--- Available records ---

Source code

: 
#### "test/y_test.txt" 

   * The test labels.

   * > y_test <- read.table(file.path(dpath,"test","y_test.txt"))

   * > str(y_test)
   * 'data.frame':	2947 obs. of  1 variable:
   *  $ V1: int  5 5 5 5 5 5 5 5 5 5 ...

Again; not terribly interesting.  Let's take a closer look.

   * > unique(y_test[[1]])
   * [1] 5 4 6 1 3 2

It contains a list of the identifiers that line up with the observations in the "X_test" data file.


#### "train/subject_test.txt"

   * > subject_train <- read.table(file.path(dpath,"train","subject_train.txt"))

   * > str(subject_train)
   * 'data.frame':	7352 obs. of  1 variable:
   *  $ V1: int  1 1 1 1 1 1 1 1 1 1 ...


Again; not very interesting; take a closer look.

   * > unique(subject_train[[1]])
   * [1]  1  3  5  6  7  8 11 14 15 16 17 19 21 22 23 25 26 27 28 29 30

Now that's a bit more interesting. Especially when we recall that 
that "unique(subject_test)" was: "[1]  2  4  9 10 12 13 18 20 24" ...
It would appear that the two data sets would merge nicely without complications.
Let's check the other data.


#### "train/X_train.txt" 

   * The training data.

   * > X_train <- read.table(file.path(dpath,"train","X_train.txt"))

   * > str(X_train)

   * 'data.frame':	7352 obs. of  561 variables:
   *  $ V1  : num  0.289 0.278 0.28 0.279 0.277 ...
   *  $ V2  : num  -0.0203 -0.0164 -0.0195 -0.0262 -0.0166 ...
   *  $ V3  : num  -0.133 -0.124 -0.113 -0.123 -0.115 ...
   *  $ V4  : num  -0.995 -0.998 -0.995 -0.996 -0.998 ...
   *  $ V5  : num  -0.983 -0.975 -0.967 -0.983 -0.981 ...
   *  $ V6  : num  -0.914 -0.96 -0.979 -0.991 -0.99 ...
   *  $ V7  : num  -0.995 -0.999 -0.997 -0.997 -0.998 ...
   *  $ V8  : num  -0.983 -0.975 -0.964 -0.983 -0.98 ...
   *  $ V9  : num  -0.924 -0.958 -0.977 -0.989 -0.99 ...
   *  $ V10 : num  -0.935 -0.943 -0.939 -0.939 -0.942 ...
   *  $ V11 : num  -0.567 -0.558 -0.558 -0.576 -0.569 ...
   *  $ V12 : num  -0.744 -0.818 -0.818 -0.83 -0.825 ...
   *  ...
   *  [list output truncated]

---

§ **What the task asks**
Set down every entry again, exactly as written.

§ **Answer for this exercise**
Source code

: 
#### "test/y_test.txt" 

   * The test labels.

   * > y_test <- read.table(file.path(dpath,"test","y_test.txt"))

   * > str(y_test)
   * 'data.frame':	2947 obs. of  1 variable:
   *  $ V1: int  5 5 5 5 5 5 5 5 5 5 ...

Again; not terribly interesting.  Let's take a closer look.

   * > unique(y_test[[1]])
   * [1] 5 4 6 1 3 2

It contains a list of the identifiers that line up with the observations in the "X_test" data file.


#### "train/subject_test.txt"

   * > subject_train <- read.table(file.path(dpath,"train","subject_train.txt"))

   * > str(subject_train)
   * 'data.frame':	7352 obs. of  1 variable:
   *  $ V1: int  1 1 1 1 1 1 1 1 1 1 ...


Again; not very interesting; take a closer look.

   * > unique(subject_train[[1]])
   * [1]  1  3  5  6  7  8 11 14 15 16 17 19 21 22 23 25 26 27 28 29 30

Now that's a bit more interesting. Especially when we recall that 
that "unique(subject_test)" was: "[1]  2  4  9 10 12 13 18 20 24" ...
It would appear that the two data sets would merge nicely without complications.
Let's check the other data.


#### "train/X_train.txt" 

   * The training data.

   * > X_train <- read.table(file.path(dpath,"train","X_train.txt"))

   * > str(X_train)

   * 'data.frame':	7352 obs. of  561 variables:
   *  $ V1  : num  0.289 0.278 0.28 0.279 0.277 ...
   *  $ V2  : num  -0.0203 -0.0164 -0.0195 -0.0262 -0.0166 ...
   *  $ V3  : num  -0.133 -0.124 -0.113 -0.123 -0.115 ...
   *  $ V4  : num  -0.995 -0.998 -0.995 -0.996 -0.998 ...
   *  $ V5  : num  -0.983 -0.975 -0.967 -0.983 -0.981 ...
   *  $ V6  : num  -0.914 -0.96 -0.979 -0.991 -0.99 ...
   *  $ V7  : num  -0.995 -0.999 -0.997 -0.997 -0.998 ...
   *  $ V8  : num  -0.983 -0.975 -0.964 -0.983 -0.98 ...
   *  $ V9  : num  -0.924 -0.958 -0.977 -0.989 -0.99 ...
   *  $ V10 : num  -0.935 -0.943 -0.939 -0.939 -0.942 ...
   *  $ V11 : num  -0.567 -0.558 -0.558 -0.576 -0.569 ...
   *  $ V12 : num  -0.744 -0.818 -0.818 -0.83 -0.825 ...
   *  ...
   *  [list output truncated]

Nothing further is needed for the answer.